### RECORD EXTRACTS

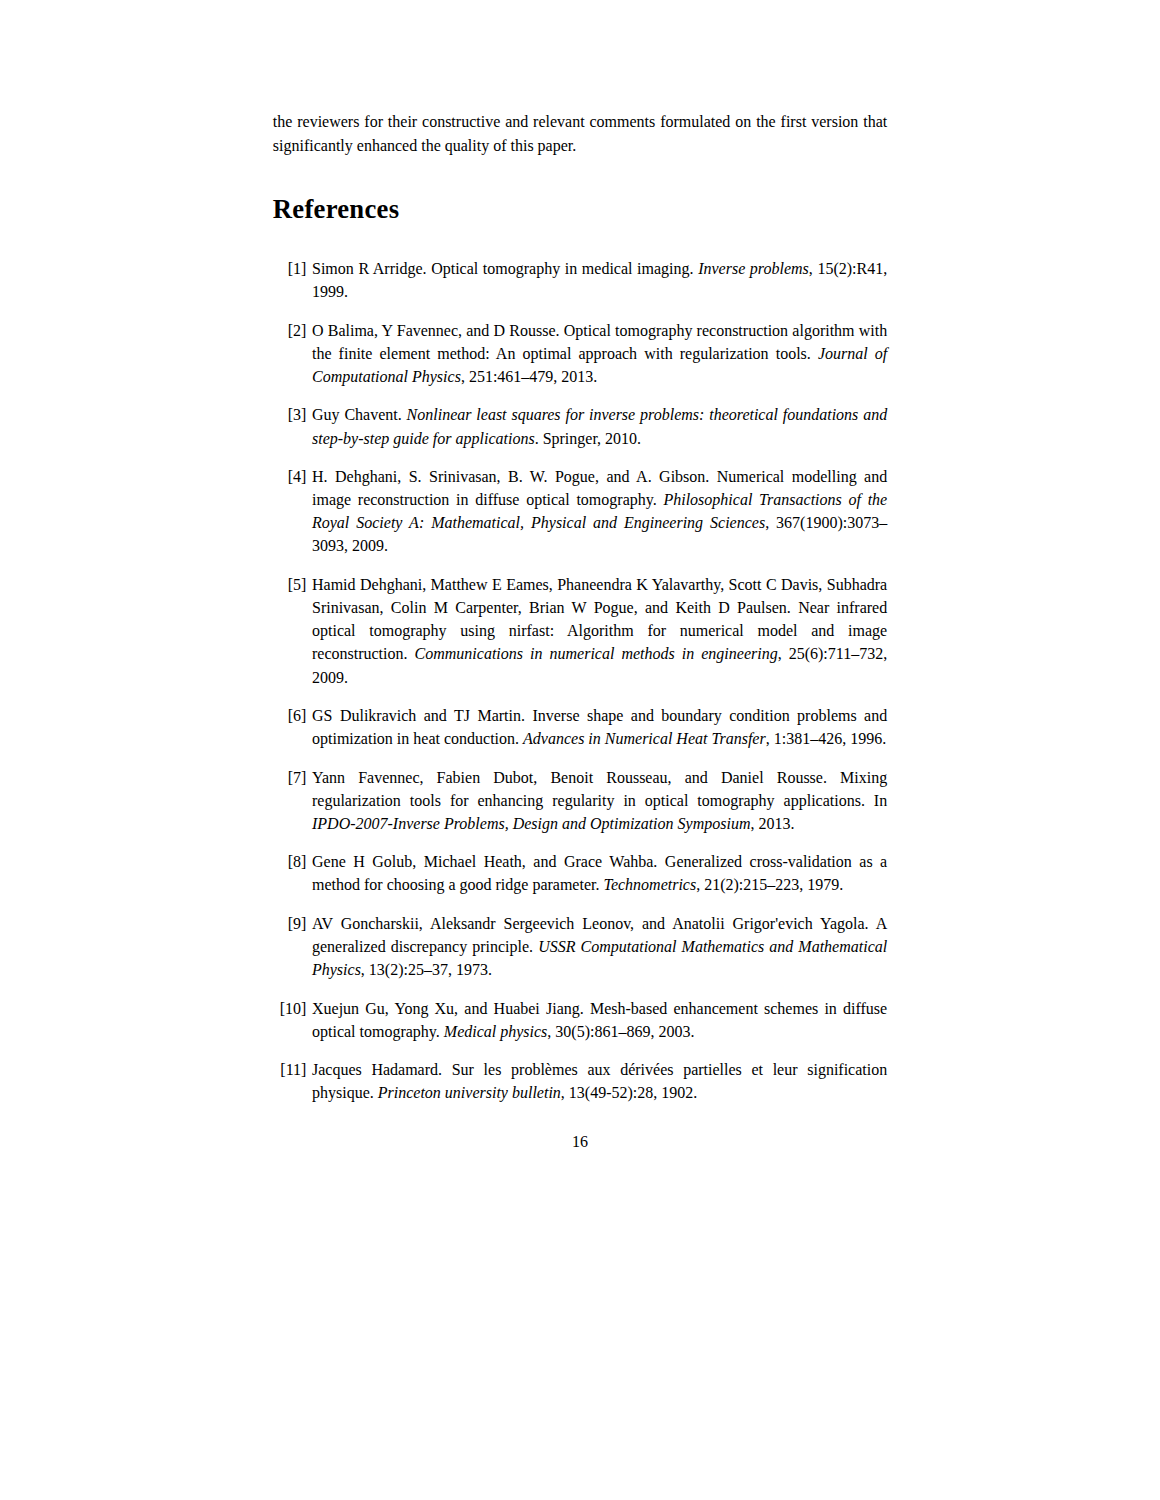the reviewers for their constructive and relevant comments formulated on the first version that significantly enhanced the quality of this paper.
References
[1] Simon R Arridge. Optical tomography in medical imaging. Inverse problems, 15(2):R41, 1999.
[2] O Balima, Y Favennec, and D Rousse. Optical tomography reconstruction algorithm with the finite element method: An optimal approach with regularization tools. Journal of Computational Physics, 251:461–479, 2013.
[3] Guy Chavent. Nonlinear least squares for inverse problems: theoretical foundations and step-by-step guide for applications. Springer, 2010.
[4] H. Dehghani, S. Srinivasan, B. W. Pogue, and A. Gibson. Numerical modelling and image reconstruction in diffuse optical tomography. Philosophical Transactions of the Royal Society A: Mathematical, Physical and Engineering Sciences, 367(1900):3073–3093, 2009.
[5] Hamid Dehghani, Matthew E Eames, Phaneendra K Yalavarthy, Scott C Davis, Subhadra Srinivasan, Colin M Carpenter, Brian W Pogue, and Keith D Paulsen. Near infrared optical tomography using nirfast: Algorithm for numerical model and image reconstruction. Communications in numerical methods in engineering, 25(6):711–732, 2009.
[6] GS Dulikravich and TJ Martin. Inverse shape and boundary condition problems and optimization in heat conduction. Advances in Numerical Heat Transfer, 1:381–426, 1996.
[7] Yann Favennec, Fabien Dubot, Benoit Rousseau, and Daniel Rousse. Mixing regularization tools for enhancing regularity in optical tomography applications. In IPDO-2007-Inverse Problems, Design and Optimization Symposium, 2013.
[8] Gene H Golub, Michael Heath, and Grace Wahba. Generalized cross-validation as a method for choosing a good ridge parameter. Technometrics, 21(2):215–223, 1979.
[9] AV Goncharskii, Aleksandr Sergeevich Leonov, and Anatolii Grigor'evich Yagola. A generalized discrepancy principle. USSR Computational Mathematics and Mathematical Physics, 13(2):25–37, 1973.
[10] Xuejun Gu, Yong Xu, and Huabei Jiang. Mesh-based enhancement schemes in diffuse optical tomography. Medical physics, 30(5):861–869, 2003.
[11] Jacques Hadamard. Sur les problèmes aux dérivées partielles et leur signification physique. Princeton university bulletin, 13(49-52):28, 1902.
16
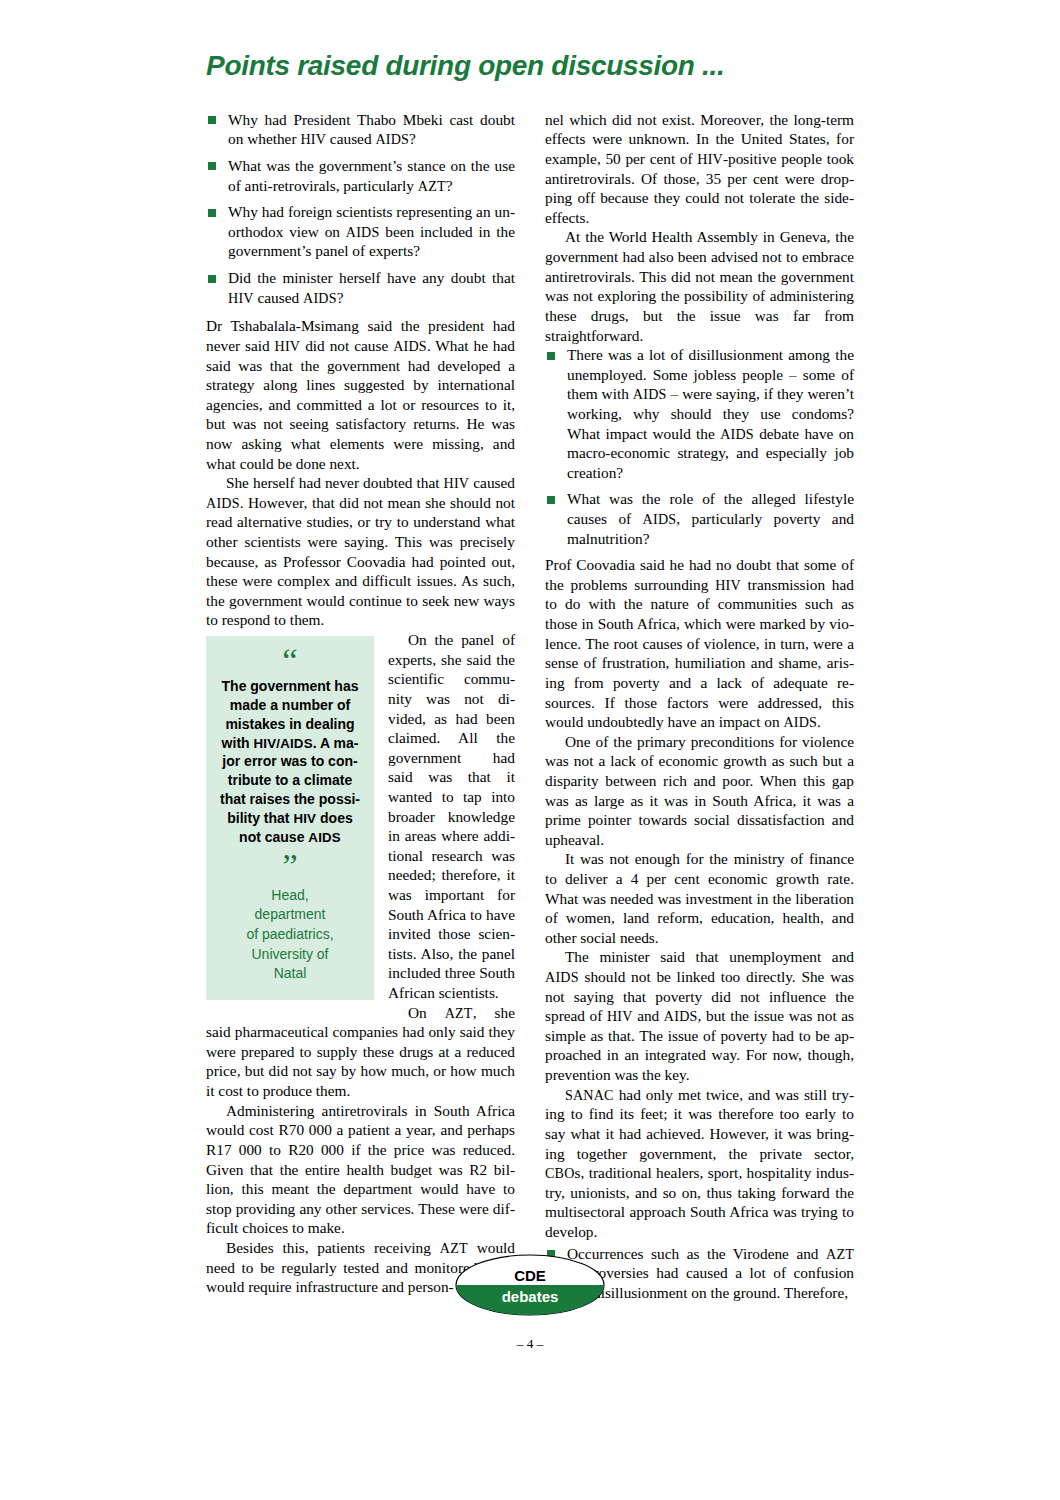Points raised during open discussion ...
Why had President Thabo Mbeki cast doubt on whether HIV caused AIDS?
What was the government’s stance on the use of anti-retrovirals, particularly AZT?
Why had foreign scientists representing an unorthodox view on AIDS been included in the government’s panel of experts?
Did the minister herself have any doubt that HIV caused AIDS?
Dr Tshabalala-Msimang said the president had never said HIV did not cause AIDS. What he had said was that the government had developed a strategy along lines suggested by international agencies, and committed a lot or resources to it, but was not seeing satisfactory returns. He was now asking what elements were missing, and what could be done next.
She herself had never doubted that HIV caused AIDS. However, that did not mean she should not read alternative studies, or try to understand what other scientists were saying. This was precisely because, as Professor Coovadia had pointed out, these were complex and difficult issues. As such, the government would continue to seek new ways to respond to them.
“
The government has made a number of mistakes in dealing with HIV/AIDS. A major error was to contribute to a climate that raises the possibility that HIV does not cause AIDS
”
Head,
department
of paediatrics,
University of
Natal
On the panel of experts, she said the scientific community was not divided, as had been claimed. All the government had said was that it wanted to tap into broader knowledge in areas where additional research was needed; therefore, it was important for South Africa to have invited those scientists. Also, the panel included three South African scientists.
On AZT, she said pharmaceutical companies had only said they were prepared to supply these drugs at a reduced price, but did not say by how much, or how much it cost to produce them.
Administering antiretrovirals in South Africa would cost R70 000 a patient a year, and perhaps R17 000 to R20 000 if the price was reduced. Given that the entire health budget was R2 billion, this meant the department would have to stop providing any other services. These were difficult choices to make.
Besides this, patients receiving AZT would need to be regularly tested and monitored. This would require infrastructure and person-
nel which did not exist. Moreover, the long-term effects were unknown. In the United States, for example, 50 per cent of HIV-positive people took antiretrovirals. Of those, 35 per cent were dropping off because they could not tolerate the side-effects.
At the World Health Assembly in Geneva, the government had also been advised not to embrace antiretrovirals. This did not mean the government was not exploring the possibility of administering these drugs, but the issue was far from straightforward.
There was a lot of disillusionment among the unemployed. Some jobless people – some of them with AIDS – were saying, if they weren’t working, why should they use condoms? What impact would the AIDS debate have on macro-economic strategy, and especially job creation?
What was the role of the alleged lifestyle causes of AIDS, particularly poverty and malnutrition?
Prof Coovadia said he had no doubt that some of the problems surrounding HIV transmission had to do with the nature of communities such as those in South Africa, which were marked by violence. The root causes of violence, in turn, were a sense of frustration, humiliation and shame, arising from poverty and a lack of adequate resources. If those factors were addressed, this would undoubtedly have an impact on AIDS.
One of the primary preconditions for violence was not a lack of economic growth as such but a disparity between rich and poor. When this gap was as large as it was in South Africa, it was a prime pointer towards social dissatisfaction and upheaval.
It was not enough for the ministry of finance to deliver a 4 per cent economic growth rate. What was needed was investment in the liberation of women, land reform, education, health, and other social needs.
The minister said that unemployment and AIDS should not be linked too directly. She was not saying that poverty did not influence the spread of HIV and AIDS, but the issue was not as simple as that. The issue of poverty had to be approached in an integrated way. For now, though, prevention was the key.
SANAC had only met twice, and was still trying to find its feet; it was therefore too early to say what it had achieved. However, it was bringing together government, the private sector, CBOs, traditional healers, sport, hospitality industry, unionists, and so on, thus taking forward the multisectoral approach South Africa was trying to develop.
Occurrences such as the Virodene and AZT controversies had caused a lot of confusion and disillusionment on the ground. Therefore,
CDE debates
– 4 –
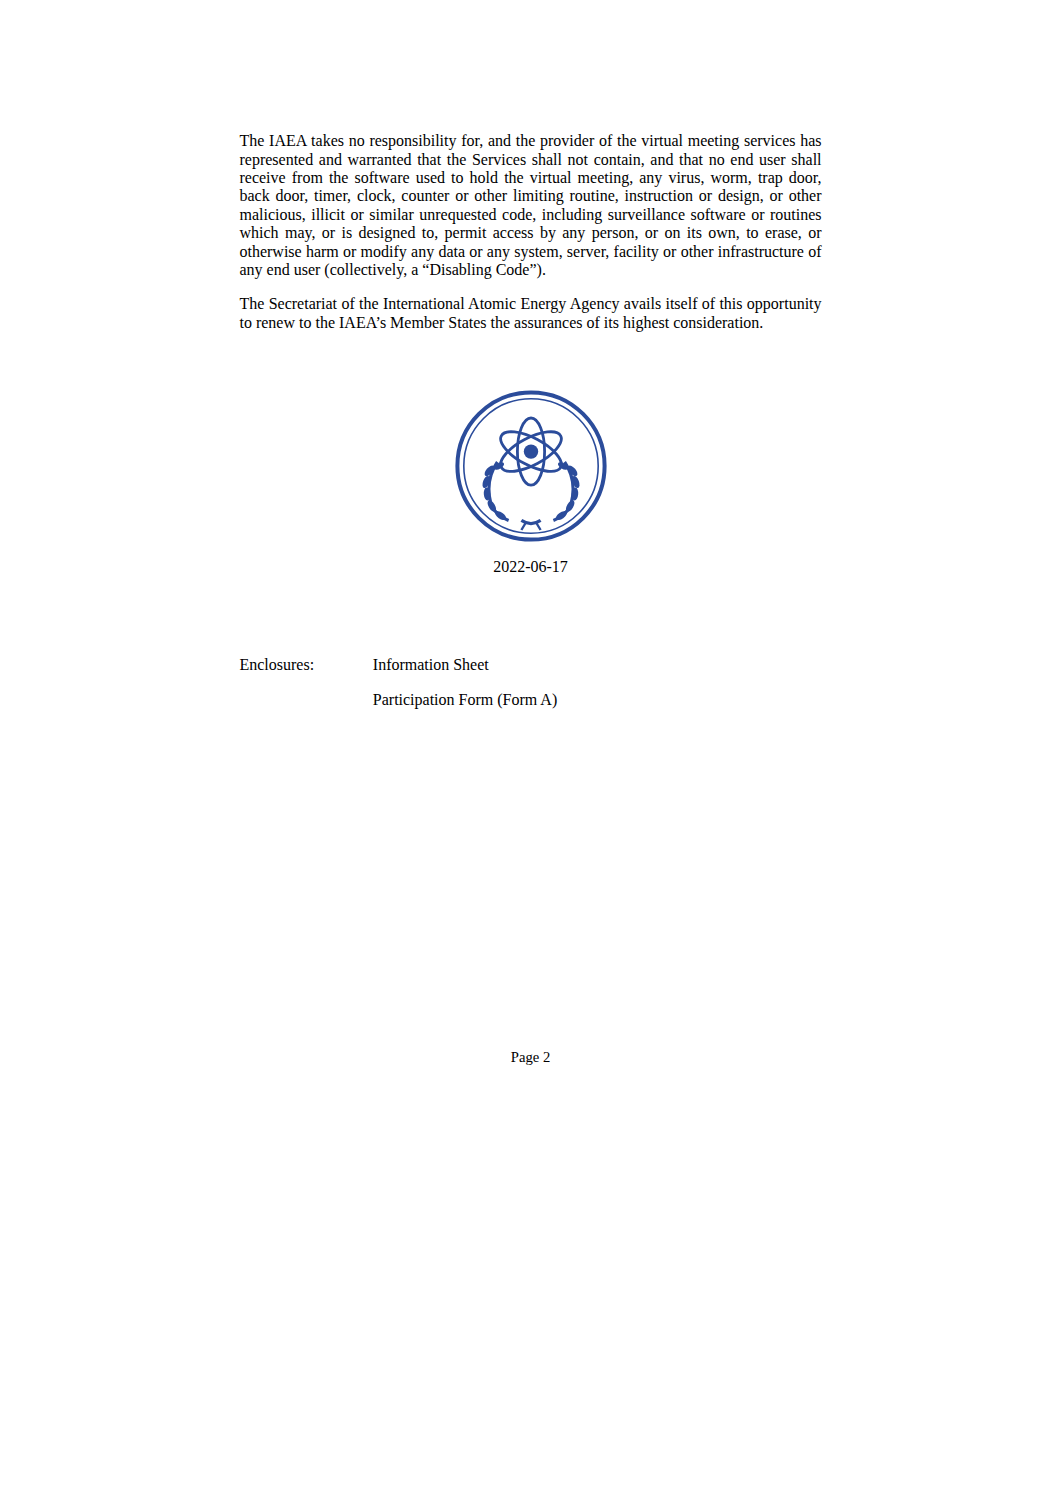The IAEA takes no responsibility for, and the provider of the virtual meeting services has represented and warranted that the Services shall not contain, and that no end user shall receive from the software used to hold the virtual meeting, any virus, worm, trap door, back door, timer, clock, counter or other limiting routine, instruction or design, or other malicious, illicit or similar unrequested code, including surveillance software or routines which may, or is designed to, permit access by any person, or on its own, to erase, or otherwise harm or modify any data or any system, server, facility or other infrastructure of any end user (collectively, a “Disabling Code”).
The Secretariat of the International Atomic Energy Agency avails itself of this opportunity to renew to the IAEA’s Member States the assurances of its highest consideration.
2022-06-17
Enclosures: Information Sheet
Participation Form (Form A)
Page 2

######

ABOUT THIS EXERCISE >>
Print each entry above verbatim, pictures left out.

SOLUTION >>
the reviewers for their constructive and relevant comments formulated on the first version that significantly enhanced the quality of this paper.
References
[1] Simon R Arridge. Optical tomography in medical imaging. Inverse problems, 15(2):R41, 1999.
[2] O Balima, Y Favennec, and D Rousse. Optical tomography reconstruction algorithm with the finite element method: An optimal approach with regularization tools. Journal of Computational Physics, 251:461–479, 2013.
[3] Guy Chavent. Nonlinear least squares for inverse problems: theoretical foundations and step-by-step guide for applications. Springer, 2010.
[4] H. Dehghani, S. Srinivasan, B. W. Pogue, and A. Gibson. Numerical modelling and image reconstruction in diffuse optical tomography. Philosophical Transactions of the Royal Society A: Mathematical, Physical and Engineering Sciences, 367(1900):3073–3093, 2009.
[5] Hamid Dehghani, Matthew E Eames, Phaneendra K Yalavarthy, Scott C Davis, Subhadra Srinivasan, Colin M Carpenter, Brian W Pogue, and Keith D Paulsen. Near infrared optical tomography using nirfast: Algorithm for numerical model and image reconstruction. Communications in numerical methods in engineering, 25(6):711–732, 2009.
[6] GS Dulikravich and TJ Martin. Inverse shape and boundary condition problems and optimization in heat conduction. Advances in Numerical Heat Transfer, 1:381–426, 1996.
[7] Yann Favennec, Fabien Dubot, Benoit Rousseau, and Daniel Rousse. Mixing regularization tools for enhancing regularity in optical tomography applications. In IPDO-2007-Inverse Problems, Design and Optimization Symposium, 2013.
[8] Gene H Golub, Michael Heath, and Grace Wahba. Generalized cross-validation as a method for choosing a good ridge parameter. Technometrics, 21(2):215–223, 1979.
[9] AV Goncharskii, Aleksandr Sergeevich Leonov, and Anatolii Grigor'evich Yagola. A generalized discrepancy principle. USSR Computational Mathematics and Mathematical Physics, 13(2):25–37, 1973.
[10] Xuejun Gu, Yong Xu, and Huabei Jiang. Mesh-based enhancement schemes in diffuse optical tomography. Medical physics, 30(5):861–869, 2003.
[11] Jacques Hadamard. Sur les problèmes aux dérivées partielles et leur signification physique. Princeton university bulletin, 13(49-52):28, 1902.
16
Points raised during open discussion ...
Why had President Thabo Mbeki cast doubt on whether HIV caused AIDS?
What was the government’s stance on the use of anti-retrovirals, particularly AZT?
Why had foreign scientists representing an unorthodox view on AIDS been included in the government’s panel of experts?
Did the minister herself have any doubt that HIV caused AIDS?
Dr Tshabalala-Msimang said the president had never said HIV did not cause AIDS. What he had said was that the government had developed a strategy along lines suggested by international agencies, and committed a lot or resources to it, but was not seeing satisfactory returns. He was now asking what elements were missing, and what could be done next.
She herself had never doubted that HIV caused AIDS. However, that did not mean she should not read alternative studies, or try to understand what other scientists were saying. This was precisely because, as Professor Coovadia had pointed out, these were complex and difficult issues. As such, the government would continue to seek new ways to respond to them.
“
The government has made a number of mistakes in dealing with HIV/AIDS. A major error was to contribute to a climate that raises the possibility that HIV does not cause AIDS
”
Head,
department
of paediatrics,
University of
Natal
On the panel of experts, she said the scientific community was not divided, as had been claimed. All the government had said was that it wanted to tap into broader knowledge in areas where additional research was needed; therefore, it was important for South Africa to have invited those scientists. Also, the panel included three South African scientists.
On AZT, she said pharmaceutical companies had only said they were prepared to supply these drugs at a reduced price, but did not say by how much, or how much it cost to produce them.
Administering antiretrovirals in South Africa would cost R70 000 a patient a year, and perhaps R17 000 to R20 000 if the price was reduced. Given that the entire health budget was R2 billion, this meant the department would have to stop providing any other services. These were difficult choices to make.
Besides this, patients receiving AZT would need to be regularly tested and monitored. This would require infrastructure and person-
nel which did not exist. Moreover, the long-term effects were unknown. In the United States, for example, 50 per cent of HIV-positive people took antiretrovirals. Of those, 35 per cent were dropping off because they could not tolerate the side-effects.
At the World Health Assembly in Geneva, the government had also been advised not to embrace antiretrovirals. This did not mean the government was not exploring the possibility of administering these drugs, but the issue was far from straightforward.
There was a lot of disillusionment among the unemployed. Some jobless people – some of them with AIDS – were saying, if they weren’t working, why should they use condoms? What impact would the AIDS debate have on macro-economic strategy, and especially job creation?
What was the role of the alleged lifestyle causes of AIDS, particularly poverty and malnutrition?
Prof Coovadia said he had no doubt that some of the problems surrounding HIV transmission had to do with the nature of communities such as those in South Africa, which were marked by violence. The root causes of violence, in turn, were a sense of frustration, humiliation and shame, arising from poverty and a lack of adequate resources. If those factors were addressed, this would undoubtedly have an impact on AIDS.
One of the primary preconditions for violence was not a lack of economic growth as such but a disparity between rich and poor. When this gap was as large as it was in South Africa, it was a prime pointer towards social dissatisfaction and upheaval.
It was not enough for the ministry of finance to deliver a 4 per cent economic growth rate. What was needed was investment in the liberation of women, land reform, education, health, and other social needs.
The minister said that unemployment and AIDS should not be linked too directly. She was not saying that poverty did not influence the spread of HIV and AIDS, but the issue was not as simple as that. The issue of poverty had to be approached in an integrated way. For now, though, prevention was the key.
SANAC had only met twice, and was still trying to find its feet; it was therefore too early to say what it had achieved. However, it was bringing together government, the private sector, CBOs, traditional healers, sport, hospitality industry, unionists, and so on, thus taking forward the multisectoral approach South Africa was trying to develop.
Occurrences such as the Virodene and AZT controversies had caused a lot of confusion and disillusionment on the ground. Therefore,
CDE debates
– 4 –
The IAEA takes no responsibility for, and the provider of the virtual meeting services has represented and warranted that the Services shall not contain, and that no end user shall receive from the software used to hold the virtual meeting, any virus, worm, trap door, back door, timer, clock, counter or other limiting routine, instruction or design, or other malicious, illicit or similar unrequested code, including surveillance software or routines which may, or is designed to, permit access by any person, or on its own, to erase, or otherwise harm or modify any data or any system, server, facility or other infrastructure of any end user (collectively, a “Disabling Code”).
The Secretariat of the International Atomic Energy Agency avails itself of this opportunity to renew to the IAEA’s Member States the assurances of its highest consideration.
2022-06-17
Enclosures: Information Sheet
Participation Form (Form A)
Page 2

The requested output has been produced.